WHAT YOU HAVE TO DO:
Print the records below from the first line through the line containing "first residue in target alignment basis", both included, word for word.

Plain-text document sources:
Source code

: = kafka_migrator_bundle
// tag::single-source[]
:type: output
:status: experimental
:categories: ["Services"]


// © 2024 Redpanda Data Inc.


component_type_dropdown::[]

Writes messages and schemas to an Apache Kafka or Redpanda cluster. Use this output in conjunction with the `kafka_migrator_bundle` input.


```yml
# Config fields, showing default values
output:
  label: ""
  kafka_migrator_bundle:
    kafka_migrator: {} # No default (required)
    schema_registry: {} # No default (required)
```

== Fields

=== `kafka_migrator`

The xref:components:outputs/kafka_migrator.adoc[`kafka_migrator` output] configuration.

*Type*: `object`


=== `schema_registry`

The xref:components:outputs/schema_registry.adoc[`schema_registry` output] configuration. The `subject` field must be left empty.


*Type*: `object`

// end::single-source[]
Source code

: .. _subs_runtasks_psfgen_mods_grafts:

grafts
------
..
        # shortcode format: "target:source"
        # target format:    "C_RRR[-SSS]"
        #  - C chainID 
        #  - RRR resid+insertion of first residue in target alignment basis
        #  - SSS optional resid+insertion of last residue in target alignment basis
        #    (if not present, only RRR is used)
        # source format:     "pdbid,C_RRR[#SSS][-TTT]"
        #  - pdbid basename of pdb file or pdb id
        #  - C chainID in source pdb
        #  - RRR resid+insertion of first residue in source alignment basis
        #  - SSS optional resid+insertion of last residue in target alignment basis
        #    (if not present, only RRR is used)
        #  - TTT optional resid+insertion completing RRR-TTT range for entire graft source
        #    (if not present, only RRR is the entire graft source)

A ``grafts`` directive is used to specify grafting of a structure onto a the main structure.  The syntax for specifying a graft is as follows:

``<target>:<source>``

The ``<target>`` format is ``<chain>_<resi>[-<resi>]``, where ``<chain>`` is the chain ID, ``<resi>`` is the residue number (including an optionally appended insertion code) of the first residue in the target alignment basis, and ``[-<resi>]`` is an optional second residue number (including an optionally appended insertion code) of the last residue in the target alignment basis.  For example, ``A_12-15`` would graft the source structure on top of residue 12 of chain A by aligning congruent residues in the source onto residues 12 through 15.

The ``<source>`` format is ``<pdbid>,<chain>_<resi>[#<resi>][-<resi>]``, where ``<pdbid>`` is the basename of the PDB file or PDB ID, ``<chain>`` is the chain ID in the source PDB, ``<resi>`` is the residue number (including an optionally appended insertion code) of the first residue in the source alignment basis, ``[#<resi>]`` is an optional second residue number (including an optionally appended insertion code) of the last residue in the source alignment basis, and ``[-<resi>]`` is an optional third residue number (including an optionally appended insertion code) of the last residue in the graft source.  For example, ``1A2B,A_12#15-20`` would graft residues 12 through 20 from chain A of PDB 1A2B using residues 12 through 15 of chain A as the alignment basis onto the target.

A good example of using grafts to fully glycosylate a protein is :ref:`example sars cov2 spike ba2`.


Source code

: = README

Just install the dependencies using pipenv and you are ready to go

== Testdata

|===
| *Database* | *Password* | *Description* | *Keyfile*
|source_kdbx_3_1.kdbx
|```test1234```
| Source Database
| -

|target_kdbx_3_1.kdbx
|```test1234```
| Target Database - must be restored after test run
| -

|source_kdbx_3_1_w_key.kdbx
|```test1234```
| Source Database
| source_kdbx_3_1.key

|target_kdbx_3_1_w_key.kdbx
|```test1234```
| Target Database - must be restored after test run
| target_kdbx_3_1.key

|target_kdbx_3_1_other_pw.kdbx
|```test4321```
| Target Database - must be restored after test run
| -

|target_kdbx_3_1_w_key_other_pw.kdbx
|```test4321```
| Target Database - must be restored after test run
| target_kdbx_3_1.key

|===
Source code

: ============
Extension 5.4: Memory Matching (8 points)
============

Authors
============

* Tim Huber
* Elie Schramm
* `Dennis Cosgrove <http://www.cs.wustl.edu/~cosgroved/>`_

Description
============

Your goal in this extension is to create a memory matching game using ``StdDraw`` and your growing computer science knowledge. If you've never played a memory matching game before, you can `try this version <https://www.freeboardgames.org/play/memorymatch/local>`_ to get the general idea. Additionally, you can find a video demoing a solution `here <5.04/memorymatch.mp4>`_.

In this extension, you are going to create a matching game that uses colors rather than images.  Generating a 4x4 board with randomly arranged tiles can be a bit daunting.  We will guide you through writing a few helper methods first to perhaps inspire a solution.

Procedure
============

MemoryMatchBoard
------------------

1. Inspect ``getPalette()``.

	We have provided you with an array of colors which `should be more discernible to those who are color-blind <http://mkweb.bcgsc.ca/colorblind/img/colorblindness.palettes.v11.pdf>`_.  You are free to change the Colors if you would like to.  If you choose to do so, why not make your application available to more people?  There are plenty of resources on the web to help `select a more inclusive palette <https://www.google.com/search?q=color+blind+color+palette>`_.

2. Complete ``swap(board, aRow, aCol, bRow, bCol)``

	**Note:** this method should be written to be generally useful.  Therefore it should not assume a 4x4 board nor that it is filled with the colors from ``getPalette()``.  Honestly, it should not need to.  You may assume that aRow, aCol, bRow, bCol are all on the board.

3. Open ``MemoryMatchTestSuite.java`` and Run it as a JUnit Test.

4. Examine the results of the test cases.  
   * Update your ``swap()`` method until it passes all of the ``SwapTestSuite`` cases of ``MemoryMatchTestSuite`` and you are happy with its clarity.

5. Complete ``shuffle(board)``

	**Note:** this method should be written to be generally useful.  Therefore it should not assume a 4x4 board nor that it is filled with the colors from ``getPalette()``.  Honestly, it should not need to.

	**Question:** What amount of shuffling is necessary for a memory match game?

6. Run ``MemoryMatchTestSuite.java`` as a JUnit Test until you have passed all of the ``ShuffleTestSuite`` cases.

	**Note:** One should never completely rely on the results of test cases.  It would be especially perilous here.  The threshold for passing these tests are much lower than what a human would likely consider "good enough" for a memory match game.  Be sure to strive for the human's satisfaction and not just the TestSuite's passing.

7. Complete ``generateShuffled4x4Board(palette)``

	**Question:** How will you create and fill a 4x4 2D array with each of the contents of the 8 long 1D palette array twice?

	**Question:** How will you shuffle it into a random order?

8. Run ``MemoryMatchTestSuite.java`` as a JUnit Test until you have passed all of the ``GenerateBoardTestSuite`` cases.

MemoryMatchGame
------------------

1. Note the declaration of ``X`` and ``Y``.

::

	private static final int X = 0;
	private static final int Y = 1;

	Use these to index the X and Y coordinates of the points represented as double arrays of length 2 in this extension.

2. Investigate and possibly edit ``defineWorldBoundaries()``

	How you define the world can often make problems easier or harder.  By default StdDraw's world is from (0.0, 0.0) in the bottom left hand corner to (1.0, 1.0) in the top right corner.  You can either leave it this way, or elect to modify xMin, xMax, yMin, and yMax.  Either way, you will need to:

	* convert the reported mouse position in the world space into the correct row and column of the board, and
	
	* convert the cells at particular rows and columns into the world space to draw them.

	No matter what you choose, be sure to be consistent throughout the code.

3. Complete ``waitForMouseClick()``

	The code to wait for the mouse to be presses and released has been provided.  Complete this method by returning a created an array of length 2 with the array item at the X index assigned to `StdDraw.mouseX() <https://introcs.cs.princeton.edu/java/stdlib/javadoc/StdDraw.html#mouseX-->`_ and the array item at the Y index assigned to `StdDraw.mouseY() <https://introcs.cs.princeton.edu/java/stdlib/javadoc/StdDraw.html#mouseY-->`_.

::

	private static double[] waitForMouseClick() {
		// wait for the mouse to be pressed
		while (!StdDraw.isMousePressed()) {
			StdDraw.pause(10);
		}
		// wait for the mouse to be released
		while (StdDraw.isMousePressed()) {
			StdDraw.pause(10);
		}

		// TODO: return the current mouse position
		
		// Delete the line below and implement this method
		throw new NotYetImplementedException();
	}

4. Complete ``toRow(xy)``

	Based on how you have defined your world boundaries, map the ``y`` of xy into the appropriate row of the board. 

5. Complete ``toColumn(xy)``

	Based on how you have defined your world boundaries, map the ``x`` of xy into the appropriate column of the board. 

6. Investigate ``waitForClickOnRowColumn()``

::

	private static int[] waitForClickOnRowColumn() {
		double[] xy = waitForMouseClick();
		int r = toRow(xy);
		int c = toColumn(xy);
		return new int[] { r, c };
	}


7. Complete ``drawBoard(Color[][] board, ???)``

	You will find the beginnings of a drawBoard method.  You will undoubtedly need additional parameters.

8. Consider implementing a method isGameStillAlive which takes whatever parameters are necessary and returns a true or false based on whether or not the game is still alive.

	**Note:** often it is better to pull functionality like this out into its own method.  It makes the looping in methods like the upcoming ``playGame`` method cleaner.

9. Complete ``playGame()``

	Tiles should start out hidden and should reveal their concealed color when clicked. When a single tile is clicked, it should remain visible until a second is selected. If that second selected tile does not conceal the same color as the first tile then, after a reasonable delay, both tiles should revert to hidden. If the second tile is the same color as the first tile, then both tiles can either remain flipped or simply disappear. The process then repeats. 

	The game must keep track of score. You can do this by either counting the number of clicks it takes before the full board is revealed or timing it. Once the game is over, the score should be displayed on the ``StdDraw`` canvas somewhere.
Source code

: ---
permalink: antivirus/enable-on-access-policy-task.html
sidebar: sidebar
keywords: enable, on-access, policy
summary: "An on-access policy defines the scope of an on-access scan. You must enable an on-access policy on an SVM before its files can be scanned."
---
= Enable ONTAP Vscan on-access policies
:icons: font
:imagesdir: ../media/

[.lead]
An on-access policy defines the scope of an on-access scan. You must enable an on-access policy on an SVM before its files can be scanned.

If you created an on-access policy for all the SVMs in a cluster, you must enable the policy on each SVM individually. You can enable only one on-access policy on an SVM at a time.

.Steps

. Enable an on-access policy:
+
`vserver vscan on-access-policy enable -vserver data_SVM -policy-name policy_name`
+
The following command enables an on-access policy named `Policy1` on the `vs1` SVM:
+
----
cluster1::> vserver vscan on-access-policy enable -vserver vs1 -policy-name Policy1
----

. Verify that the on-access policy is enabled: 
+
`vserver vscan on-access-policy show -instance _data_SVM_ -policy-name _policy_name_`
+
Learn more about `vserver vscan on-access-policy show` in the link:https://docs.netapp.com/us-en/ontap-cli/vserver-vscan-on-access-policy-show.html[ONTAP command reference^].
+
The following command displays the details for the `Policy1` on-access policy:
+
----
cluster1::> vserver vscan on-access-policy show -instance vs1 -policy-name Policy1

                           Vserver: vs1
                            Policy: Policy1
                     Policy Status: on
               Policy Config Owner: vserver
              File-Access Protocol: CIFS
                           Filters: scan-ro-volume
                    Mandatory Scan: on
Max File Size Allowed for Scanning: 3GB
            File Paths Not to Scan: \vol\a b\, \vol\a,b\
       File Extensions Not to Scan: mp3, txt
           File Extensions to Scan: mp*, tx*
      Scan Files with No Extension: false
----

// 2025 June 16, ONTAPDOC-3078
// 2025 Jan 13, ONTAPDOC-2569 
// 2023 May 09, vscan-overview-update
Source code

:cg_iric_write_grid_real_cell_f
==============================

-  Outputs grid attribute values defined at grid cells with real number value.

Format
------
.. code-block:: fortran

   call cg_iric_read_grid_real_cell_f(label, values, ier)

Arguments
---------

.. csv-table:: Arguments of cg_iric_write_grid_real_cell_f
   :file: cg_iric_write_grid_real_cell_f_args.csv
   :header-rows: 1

EXERCISE RESPONSE:
Source code

: = kafka_migrator_bundle
// tag::single-source[]
:type: output
:status: experimental
:categories: ["Services"]


// © 2024 Redpanda Data Inc.


component_type_dropdown::[]

Writes messages and schemas to an Apache Kafka or Redpanda cluster. Use this output in conjunction with the `kafka_migrator_bundle` input.


```yml
# Config fields, showing default values
output:
  label: ""
  kafka_migrator_bundle:
    kafka_migrator: {} # No default (required)
    schema_registry: {} # No default (required)
```

== Fields

=== `kafka_migrator`

The xref:components:outputs/kafka_migrator.adoc[`kafka_migrator` output] configuration.

*Type*: `object`


=== `schema_registry`

The xref:components:outputs/schema_registry.adoc[`schema_registry` output] configuration. The `subject` field must be left empty.


*Type*: `object`

// end::single-source[]
Source code

: .. _subs_runtasks_psfgen_mods_grafts:

grafts
------
..
        # shortcode format: "target:source"
        # target format:    "C_RRR[-SSS]"
        #  - C chainID 
        #  - RRR resid+insertion of first residue in target alignment basis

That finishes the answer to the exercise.